Will Quinn Accept His $136,000 Pension?

The 65-year-old governor is eligible for a comfortable retirement.

When Gov. Pat Quinn leaves office in January, he's eligible to receive a comfortable yearly pension of $136,000. The question is: Will he accept it?

The Better Government Assocation reports that State Retirement Systems, which is funded by taxpayer money, has offered the six-figure pension to the 65-year-old Chicago Democrat, who cedes his post to Republican Bruce Rauner on Jan. 12. Writes the watchdog group:

The way the pension system works in Illinois: State employees contribute a small share of their paychecks (4 percent at a minimum) toward future payouts, and taxpayers and pension investments cover the rest.

Over the years, Quinn has contributed a total of $190,847 toward his state pension, according to interviews and public records.

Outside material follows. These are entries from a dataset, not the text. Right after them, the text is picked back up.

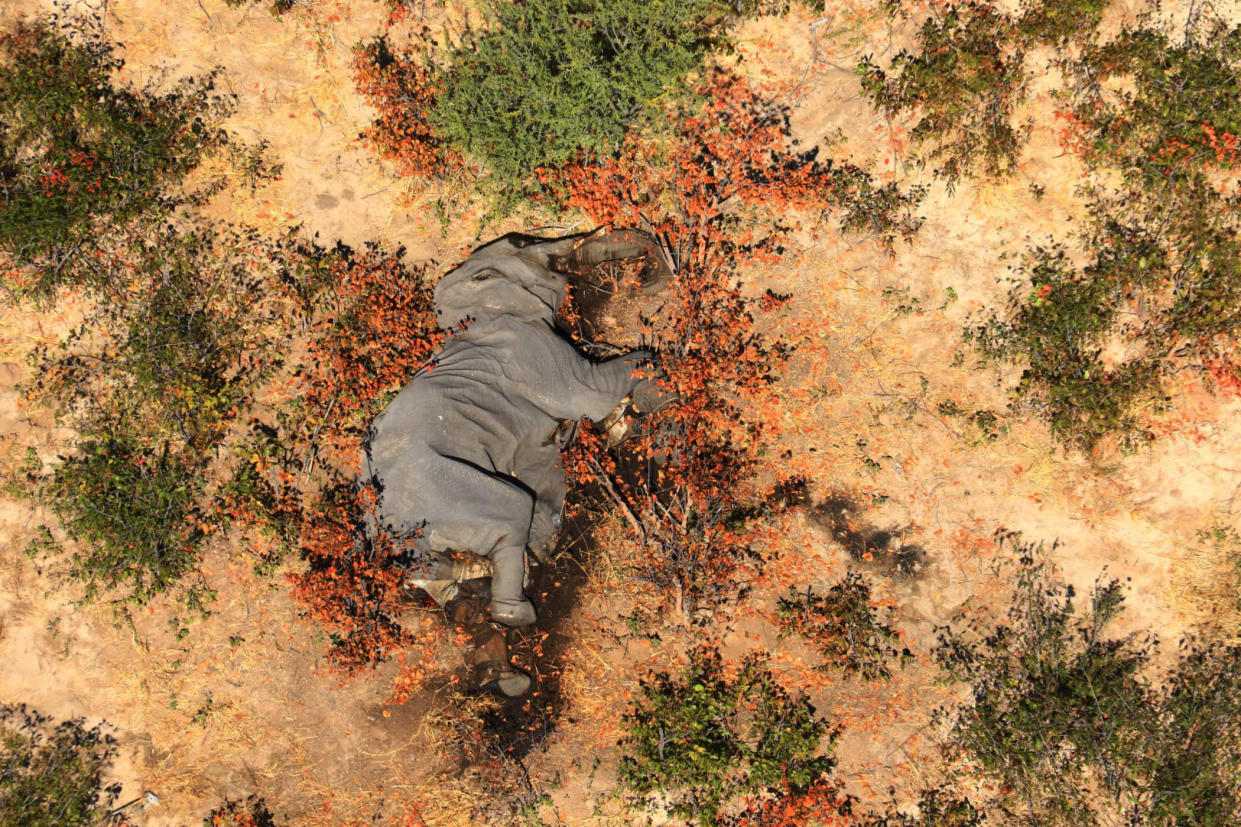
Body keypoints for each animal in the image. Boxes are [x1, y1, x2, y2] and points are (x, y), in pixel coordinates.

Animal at [362, 228, 670, 640]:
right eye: (522, 244)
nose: (646, 276)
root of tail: (383, 524)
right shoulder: (531, 348)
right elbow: (593, 390)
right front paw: (660, 391)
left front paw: (624, 422)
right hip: (449, 489)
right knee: (512, 512)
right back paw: (513, 611)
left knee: (435, 571)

That means Quinn could recoup his investment in less than two years. And if he lives another 20 years, an average life expectancy for a man his age, he would (absent pension reform) collect a total of more than $3.6 million, we found.

Quinn's yearly pension in 2035 could reach an estimated $238,476, thanks to generous cost-of-living raises that compound at an annual rate of 3 percent. (Again, this is assuming there's no pension reform.)

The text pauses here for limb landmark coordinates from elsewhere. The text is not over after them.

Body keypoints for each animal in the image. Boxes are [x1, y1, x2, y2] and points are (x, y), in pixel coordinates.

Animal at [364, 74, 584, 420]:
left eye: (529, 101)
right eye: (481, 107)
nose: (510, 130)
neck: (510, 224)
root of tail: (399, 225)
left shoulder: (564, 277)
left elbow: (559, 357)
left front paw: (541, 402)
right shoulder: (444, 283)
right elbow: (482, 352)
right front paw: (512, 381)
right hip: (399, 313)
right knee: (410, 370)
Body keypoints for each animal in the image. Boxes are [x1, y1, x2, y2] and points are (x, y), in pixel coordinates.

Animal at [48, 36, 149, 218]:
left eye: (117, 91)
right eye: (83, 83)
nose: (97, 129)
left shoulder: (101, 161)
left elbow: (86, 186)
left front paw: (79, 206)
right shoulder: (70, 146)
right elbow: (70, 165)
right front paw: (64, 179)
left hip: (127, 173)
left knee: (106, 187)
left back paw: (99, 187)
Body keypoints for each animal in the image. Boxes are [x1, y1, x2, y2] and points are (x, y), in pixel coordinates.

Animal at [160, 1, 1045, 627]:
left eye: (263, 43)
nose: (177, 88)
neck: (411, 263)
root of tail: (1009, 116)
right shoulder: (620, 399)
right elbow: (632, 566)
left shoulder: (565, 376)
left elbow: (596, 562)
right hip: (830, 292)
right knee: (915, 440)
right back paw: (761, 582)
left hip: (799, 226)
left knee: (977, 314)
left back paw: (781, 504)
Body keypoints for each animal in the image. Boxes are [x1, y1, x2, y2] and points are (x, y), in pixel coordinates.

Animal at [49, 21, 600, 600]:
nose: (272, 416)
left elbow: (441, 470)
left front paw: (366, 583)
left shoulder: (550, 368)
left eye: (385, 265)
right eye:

Illinois, meanwhile, is short some $111 billion in promised payments to five state pensions, a debt created by years of fiscal irresponsibility and exacerbated by the annual cost-of-living hike. Last year, Quinn pushed a pension reform bill that would 1) freeze cost-of-living increases and 2) boost the retirement age in an attempt to 3) get the state out of the red within 30 years. On Friday, a Springfield judge declared the bill unconstitutional, punting it over to the Illinois Supreme Court for future deliberation.

"The state of Illinois made a constitutionally protected promise to its employees concerning their pension benefits," stated Sangamon County Circuit Court Judge John Belz. "Under established and uncontroverted Illinois law, the state of Illinois cannot break this promise."

Quinn said in response that he's "confident the Illinois Supreme Court will uphold this urgently needed law that squarely addresses the most pressing fiscal crisis of our time."

A rep for the governor did not respond to Ward Room's request for comment on whether he'll deposit his own pension check after 20-some years of government service.